[Dataset entries]
"""
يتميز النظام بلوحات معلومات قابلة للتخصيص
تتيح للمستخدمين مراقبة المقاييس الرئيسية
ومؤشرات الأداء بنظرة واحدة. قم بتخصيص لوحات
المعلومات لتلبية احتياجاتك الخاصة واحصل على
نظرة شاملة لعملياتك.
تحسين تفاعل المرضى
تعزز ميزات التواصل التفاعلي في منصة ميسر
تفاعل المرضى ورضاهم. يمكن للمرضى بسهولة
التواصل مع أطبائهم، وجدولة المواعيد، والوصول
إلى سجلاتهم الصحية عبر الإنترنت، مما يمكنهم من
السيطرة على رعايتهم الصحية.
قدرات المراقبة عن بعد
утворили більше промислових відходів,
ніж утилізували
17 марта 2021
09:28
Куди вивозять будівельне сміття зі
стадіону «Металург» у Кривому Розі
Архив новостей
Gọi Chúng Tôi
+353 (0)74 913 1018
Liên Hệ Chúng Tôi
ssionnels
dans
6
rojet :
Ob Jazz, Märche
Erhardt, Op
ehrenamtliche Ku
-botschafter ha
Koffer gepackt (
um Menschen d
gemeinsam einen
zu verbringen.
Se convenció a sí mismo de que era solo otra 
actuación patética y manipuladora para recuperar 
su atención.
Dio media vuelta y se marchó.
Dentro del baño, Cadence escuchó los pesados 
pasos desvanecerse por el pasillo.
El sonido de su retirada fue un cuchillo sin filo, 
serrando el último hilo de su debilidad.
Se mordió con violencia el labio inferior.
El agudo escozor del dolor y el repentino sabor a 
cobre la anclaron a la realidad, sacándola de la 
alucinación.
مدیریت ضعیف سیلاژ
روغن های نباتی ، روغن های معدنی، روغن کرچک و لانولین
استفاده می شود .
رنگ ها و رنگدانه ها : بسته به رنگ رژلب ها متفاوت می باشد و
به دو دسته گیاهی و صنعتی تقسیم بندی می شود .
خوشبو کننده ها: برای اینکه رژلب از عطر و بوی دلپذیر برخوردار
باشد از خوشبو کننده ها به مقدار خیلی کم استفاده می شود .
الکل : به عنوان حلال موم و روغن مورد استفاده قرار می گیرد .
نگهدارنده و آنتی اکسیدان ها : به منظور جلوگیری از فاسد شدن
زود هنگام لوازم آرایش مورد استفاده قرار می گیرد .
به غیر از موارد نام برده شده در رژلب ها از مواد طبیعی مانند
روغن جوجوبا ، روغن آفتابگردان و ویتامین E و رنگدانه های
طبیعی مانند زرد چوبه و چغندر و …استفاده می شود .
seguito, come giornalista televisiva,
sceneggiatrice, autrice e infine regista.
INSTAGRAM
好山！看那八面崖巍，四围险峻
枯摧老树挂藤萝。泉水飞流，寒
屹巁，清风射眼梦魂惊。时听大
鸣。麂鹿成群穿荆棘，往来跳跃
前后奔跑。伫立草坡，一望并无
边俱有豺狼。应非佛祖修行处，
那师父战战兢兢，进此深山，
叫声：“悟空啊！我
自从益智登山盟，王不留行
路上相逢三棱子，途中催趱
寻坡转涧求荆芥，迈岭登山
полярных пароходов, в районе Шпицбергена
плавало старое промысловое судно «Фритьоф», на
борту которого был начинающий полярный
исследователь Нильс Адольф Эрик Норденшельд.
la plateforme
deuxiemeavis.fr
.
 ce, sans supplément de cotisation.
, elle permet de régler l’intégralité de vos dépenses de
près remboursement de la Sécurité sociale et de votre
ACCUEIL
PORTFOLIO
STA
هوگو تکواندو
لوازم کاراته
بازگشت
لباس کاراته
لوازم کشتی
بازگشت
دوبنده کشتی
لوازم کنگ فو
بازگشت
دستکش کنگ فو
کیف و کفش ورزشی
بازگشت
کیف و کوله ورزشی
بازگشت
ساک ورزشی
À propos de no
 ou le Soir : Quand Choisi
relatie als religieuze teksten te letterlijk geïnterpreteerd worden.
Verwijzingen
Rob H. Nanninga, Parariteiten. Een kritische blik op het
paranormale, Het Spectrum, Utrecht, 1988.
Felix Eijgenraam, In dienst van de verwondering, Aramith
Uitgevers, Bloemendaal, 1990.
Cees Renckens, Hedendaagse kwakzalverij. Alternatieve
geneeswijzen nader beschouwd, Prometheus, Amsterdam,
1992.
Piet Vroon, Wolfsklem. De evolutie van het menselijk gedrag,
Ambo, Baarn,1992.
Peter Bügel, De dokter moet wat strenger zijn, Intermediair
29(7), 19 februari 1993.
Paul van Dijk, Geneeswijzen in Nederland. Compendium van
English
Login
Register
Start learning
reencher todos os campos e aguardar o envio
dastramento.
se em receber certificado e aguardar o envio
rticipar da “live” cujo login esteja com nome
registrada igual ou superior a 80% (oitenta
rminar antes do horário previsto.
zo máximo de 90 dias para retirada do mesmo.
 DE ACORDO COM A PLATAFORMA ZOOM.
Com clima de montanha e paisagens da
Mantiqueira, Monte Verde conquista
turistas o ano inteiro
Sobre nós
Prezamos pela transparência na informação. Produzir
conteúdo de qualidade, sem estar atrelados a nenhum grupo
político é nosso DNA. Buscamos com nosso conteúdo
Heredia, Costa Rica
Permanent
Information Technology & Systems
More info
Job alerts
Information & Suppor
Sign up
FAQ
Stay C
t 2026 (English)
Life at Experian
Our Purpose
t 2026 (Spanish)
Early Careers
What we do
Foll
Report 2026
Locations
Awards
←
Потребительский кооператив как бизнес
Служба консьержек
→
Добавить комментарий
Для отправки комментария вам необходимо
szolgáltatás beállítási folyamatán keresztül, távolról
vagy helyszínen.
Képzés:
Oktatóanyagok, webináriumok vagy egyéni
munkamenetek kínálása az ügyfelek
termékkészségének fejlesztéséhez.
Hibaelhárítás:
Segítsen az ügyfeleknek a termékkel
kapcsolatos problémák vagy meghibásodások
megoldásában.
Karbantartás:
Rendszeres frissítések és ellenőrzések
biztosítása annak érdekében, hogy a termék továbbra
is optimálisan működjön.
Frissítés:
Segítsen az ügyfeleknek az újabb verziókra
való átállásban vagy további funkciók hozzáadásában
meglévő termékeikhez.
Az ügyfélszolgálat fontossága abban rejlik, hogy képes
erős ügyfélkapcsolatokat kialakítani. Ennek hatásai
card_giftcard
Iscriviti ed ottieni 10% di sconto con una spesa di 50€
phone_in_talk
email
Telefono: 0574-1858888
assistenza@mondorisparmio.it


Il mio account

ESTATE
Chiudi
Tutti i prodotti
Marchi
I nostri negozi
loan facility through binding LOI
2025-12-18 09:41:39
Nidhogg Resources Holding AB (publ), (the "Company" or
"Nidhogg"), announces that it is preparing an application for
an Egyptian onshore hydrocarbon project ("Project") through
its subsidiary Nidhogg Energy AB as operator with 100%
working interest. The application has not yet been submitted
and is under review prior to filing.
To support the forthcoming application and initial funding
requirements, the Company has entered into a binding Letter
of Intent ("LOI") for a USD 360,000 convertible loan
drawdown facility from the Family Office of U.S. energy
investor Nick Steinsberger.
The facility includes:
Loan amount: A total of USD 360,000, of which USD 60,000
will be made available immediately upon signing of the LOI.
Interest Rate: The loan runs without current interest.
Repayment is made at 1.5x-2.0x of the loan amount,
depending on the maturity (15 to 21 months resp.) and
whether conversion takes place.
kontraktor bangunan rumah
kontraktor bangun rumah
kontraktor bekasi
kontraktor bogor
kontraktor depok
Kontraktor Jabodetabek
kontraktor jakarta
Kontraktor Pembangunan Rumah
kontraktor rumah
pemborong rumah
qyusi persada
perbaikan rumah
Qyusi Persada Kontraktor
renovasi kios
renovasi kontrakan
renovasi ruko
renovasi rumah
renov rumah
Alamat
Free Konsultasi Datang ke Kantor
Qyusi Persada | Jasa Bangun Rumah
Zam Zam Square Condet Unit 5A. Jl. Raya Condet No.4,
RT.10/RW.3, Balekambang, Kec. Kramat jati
"""
> Task item: Set down verbatim only the lines between the start of the data above and the line with "رنگ ها و رنگدانه", both boundaries included.

> Reply:
يتميز النظام بلوحات معلومات قابلة للتخصيص
تتيح للمستخدمين مراقبة المقاييس الرئيسية
ومؤشرات الأداء بنظرة واحدة. قم بتخصيص لوحات
المعلومات لتلبية احتياجاتك الخاصة واحصل على
نظرة شاملة لعملياتك.
تحسين تفاعل المرضى
تعزز ميزات التواصل التفاعلي في منصة ميسر
تفاعل المرضى ورضاهم. يمكن للمرضى بسهولة
التواصل مع أطبائهم، وجدولة المواعيد، والوصول
إلى سجلاتهم الصحية عبر الإنترنت، مما يمكنهم من
السيطرة على رعايتهم الصحية.
قدرات المراقبة عن بعد
утворили більше промислових відходів,
ніж утилізували
17 марта 2021
09:28
Куди вивозять будівельне сміття зі
стадіону «Металург» у Кривому Розі
Архив новостей
Gọi Chúng Tôi
+353 (0)74 913 1018
Liên Hệ Chúng Tôi
ssionnels
dans
6
rojet :
Ob Jazz, Märche
Erhardt, Op
ehrenamtliche Ku
-botschafter ha
Koffer gepackt (
um Menschen d
gemeinsam einen
zu verbringen.
Se convenció a sí mismo de que era solo otra 
actuación patética y manipuladora para recuperar 
su atención.
Dio media vuelta y se marchó.
Dentro del baño, Cadence escuchó los pesados 
pasos desvanecerse por el pasillo.
El sonido de su retirada fue un cuchillo sin filo, 
serrando el último hilo de su debilidad.
Se mordió con violencia el labio inferior.
El agudo escozor del dolor y el repentino sabor a 
cobre la anclaron a la realidad, sacándola de la 
alucinación.
مدیریت ضعیف سیلاژ
روغن های نباتی ، روغن های معدنی، روغن کرچک و لانولین
استفاده می شود .
رنگ ها و رنگدانه ها : بسته به رنگ رژلب ها متفاوت می باشد و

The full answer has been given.